Rincian Tugas:
A. Menurut kutipan tentang bahasa Al-Qur'an, apa faktor utama bahasa Arab dipilih sebagai bahasa Al-Qur'an?
B. Terjemahkan kalimat dari kutipan tentang bahasa Al-Qur'an ini ke dalam bahasa Inggris: "Sesungguhnya Kitab suci Al-Qur'an diturunkan dalam bahasa Arab."
C. Buatlah ringkasan kutipan tentang bahasa Al-Qur'an dalam dua kalimat.

Kutipan Teks:
****************************************
Sesungguhnya Kitab suci Al-Qur'an diturunkan dalam bahasa Arab. Sebagian orang menduga bahwa diturunkannya wahyu Ilahi ini ke dalam bahasa Arab, boleh jadi disebabkan turunnya kepada bangsa Arab di negeri Arab, oleh karena itu Al-Qur'an berbahasa Arab.
Barangkali dugaan yang sama pula, sekiranya turunnya di Persia, maka Al-Qur'an berbahasa Persia atau jika turunnya di Eropa maka hal yang sama Al-Qur'an berbahasa Eropa. Boleh jadi, Al-Qur'an turun di Asia atau Indonesia akan berbahasa Melayu yang kita pahami hari ini. Jika demikian, pemahaman kebanyakan orang seperti itu, tentu keliru.
Ada alasan lain yang mendasari mengapa Allah Ta'ala memilih dan menentukan bahasa Arab sebagai bahasa Al-Qur'an. Bukan sekadar masyarakat penerima pertama wahyu tersebut merupakan bangsa Arab, akan tetapi lebih jauh dari itu, disebabkan kelebihan serta keistimewaan bahasa Arab yang tidak dimiliki bahasa lain di dunia.
Bahasa Arab dipilih sebagai bahasa Al-Qur'an, faktor utamanya karena ia memiliki kemampuan menampung makna dan pesan wahyu Ilahiyyah yang sangat luas dan kaya dan ini tidak dimiliki bahasa lainnya di dunia. Hal ini bisa terlihat dari kekayaan kosakata yang dimilikinya.
****************************************
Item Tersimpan
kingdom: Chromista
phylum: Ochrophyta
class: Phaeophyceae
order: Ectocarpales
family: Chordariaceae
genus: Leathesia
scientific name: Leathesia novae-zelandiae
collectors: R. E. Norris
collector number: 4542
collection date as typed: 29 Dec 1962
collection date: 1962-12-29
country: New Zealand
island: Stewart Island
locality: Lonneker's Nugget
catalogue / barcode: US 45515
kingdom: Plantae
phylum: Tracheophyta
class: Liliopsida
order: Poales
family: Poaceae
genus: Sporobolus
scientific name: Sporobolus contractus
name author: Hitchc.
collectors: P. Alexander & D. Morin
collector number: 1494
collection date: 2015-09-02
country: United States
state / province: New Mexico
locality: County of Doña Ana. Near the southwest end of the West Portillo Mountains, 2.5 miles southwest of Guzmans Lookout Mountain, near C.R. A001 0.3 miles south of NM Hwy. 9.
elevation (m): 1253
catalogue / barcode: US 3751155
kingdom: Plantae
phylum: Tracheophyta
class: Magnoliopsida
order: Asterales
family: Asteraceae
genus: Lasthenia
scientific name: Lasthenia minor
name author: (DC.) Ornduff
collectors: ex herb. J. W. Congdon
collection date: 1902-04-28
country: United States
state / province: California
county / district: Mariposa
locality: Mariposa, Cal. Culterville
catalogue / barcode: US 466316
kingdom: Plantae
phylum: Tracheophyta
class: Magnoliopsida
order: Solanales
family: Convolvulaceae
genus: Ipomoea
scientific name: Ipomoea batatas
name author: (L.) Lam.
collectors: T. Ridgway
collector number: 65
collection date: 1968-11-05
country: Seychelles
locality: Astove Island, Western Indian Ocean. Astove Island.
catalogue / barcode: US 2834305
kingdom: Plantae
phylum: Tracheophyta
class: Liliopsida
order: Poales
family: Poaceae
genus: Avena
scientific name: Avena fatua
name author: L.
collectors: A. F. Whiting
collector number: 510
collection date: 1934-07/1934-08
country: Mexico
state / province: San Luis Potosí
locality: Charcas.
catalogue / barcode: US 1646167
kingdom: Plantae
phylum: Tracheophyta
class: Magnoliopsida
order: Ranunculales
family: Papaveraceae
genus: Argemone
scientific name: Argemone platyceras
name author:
****************************************
Hasil Jawaban:
A. Bahasa Arab mampu menampung makna dan pesan wahyu Ilahiyyah yang sangat luas dan kaya, dan kemampuan ini tidak dimiliki bahasa lain di dunia.

B. Indeed, the holy Book, the Qur'an, was revealed in the Arabic language.

C. Kutipan ini menolak anggapan bahwa Al-Qur'an berbahasa Arab semata-mata karena diturunkan kepada bangsa Arab di negeri Arab. Menurut kutipan tersebut, bahasa Arab dipilih karena kelebihan dan keistimewaannya, terutama kemampuannya menampung makna wahyu yang sangat luas dan kaya, yang terlihat dari kekayaan kosakatanya.